История пионерских изобретений в дореволюционной России стала хрестоматийным обвинительным документом косности и «высочайшему» безразличию. Проект паровой машины непрерывного действия был разработан русским механиком-самоучкой Иваном Ползуновым в 1763 году — за десятилетие до начала работ Джеймса Уатта, — да так и остался лежать под сукном. А вот список изобретений Ивана Кулибина: проект безопорного здания, проект лифта в Зимнем дворце, проект самодвижущегося педального экипажа, проект металлических протезов для инвалидов, проект одноарочного моста через Неву, проект судна, движущегося против течения… Проекты, проекты — и ни один не был реализован. Радио Попова, лампочка Лодыгина, наконец, судьба гениальных работ Циолковского (о котором речь пойдет позже)…

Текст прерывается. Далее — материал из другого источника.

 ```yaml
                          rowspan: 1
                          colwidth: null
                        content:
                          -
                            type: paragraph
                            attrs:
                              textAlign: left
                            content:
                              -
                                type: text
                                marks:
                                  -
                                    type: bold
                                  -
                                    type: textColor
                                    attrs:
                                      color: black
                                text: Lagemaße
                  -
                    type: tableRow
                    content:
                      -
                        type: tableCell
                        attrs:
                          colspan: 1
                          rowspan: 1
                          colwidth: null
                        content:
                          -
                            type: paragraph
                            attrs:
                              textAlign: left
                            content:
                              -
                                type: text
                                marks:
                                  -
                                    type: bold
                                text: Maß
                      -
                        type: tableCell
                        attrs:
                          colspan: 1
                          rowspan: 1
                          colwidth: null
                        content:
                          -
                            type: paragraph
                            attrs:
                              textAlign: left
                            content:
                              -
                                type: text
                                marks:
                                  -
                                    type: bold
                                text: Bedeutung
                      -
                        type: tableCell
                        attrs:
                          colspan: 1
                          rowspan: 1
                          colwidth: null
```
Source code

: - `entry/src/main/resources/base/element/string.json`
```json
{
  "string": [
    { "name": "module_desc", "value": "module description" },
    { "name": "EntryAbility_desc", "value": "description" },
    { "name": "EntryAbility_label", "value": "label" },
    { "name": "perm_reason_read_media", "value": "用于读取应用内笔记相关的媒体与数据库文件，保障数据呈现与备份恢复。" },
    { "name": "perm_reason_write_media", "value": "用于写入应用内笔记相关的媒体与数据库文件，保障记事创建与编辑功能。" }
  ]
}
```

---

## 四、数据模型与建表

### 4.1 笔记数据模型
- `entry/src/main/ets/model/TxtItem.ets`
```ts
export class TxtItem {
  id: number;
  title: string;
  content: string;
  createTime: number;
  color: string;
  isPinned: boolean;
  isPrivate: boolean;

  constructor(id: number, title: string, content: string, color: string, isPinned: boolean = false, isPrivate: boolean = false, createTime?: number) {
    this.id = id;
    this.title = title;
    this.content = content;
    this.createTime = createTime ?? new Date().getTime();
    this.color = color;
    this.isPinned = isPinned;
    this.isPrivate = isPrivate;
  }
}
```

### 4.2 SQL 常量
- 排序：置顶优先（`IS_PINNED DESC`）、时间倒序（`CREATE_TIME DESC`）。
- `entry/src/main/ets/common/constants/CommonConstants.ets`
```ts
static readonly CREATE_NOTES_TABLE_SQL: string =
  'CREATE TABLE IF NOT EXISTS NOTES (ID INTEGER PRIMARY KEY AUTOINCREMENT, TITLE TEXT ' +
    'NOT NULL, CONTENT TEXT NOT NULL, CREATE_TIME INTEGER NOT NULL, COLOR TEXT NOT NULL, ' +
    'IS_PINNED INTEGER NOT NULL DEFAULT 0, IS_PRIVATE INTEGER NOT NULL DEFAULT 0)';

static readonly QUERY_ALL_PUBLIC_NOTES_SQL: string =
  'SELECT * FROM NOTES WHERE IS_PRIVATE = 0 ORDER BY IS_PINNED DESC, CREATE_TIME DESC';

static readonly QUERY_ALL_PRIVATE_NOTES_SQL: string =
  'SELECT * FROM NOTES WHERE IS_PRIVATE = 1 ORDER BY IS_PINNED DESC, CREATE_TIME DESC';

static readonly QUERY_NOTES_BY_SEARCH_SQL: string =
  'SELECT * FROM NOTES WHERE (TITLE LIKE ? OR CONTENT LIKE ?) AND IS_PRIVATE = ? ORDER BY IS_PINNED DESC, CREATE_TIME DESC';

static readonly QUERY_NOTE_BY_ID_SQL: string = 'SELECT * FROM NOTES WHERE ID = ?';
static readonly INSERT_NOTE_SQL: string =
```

Мы так привыкли к этому, столь естественной казалась расстановка сил — ученый-подвижник против чиновника-бюрократа, — что как-то позабыли и о других примерах, не менее впечатляющих. А ведь теорию Дарвина приняли в штыки не дремучие консерваторы, засевшие в руководствах академий и различных департаментах, а «свои» же: немец Рудольф Вирхов, французы Клод Бернар, Луи Пастер! Все как один ученые с мировым именем, революционеры в своих науках…
Судьбу открытий русских ученых еще можно объяснить технической, политической и социальной отсталостью царской России, а полемику вокруг дарвиновской теории — относительной «незрелостью» XIX века. Но вот как объяснить похожие случаи уже более позднего времени?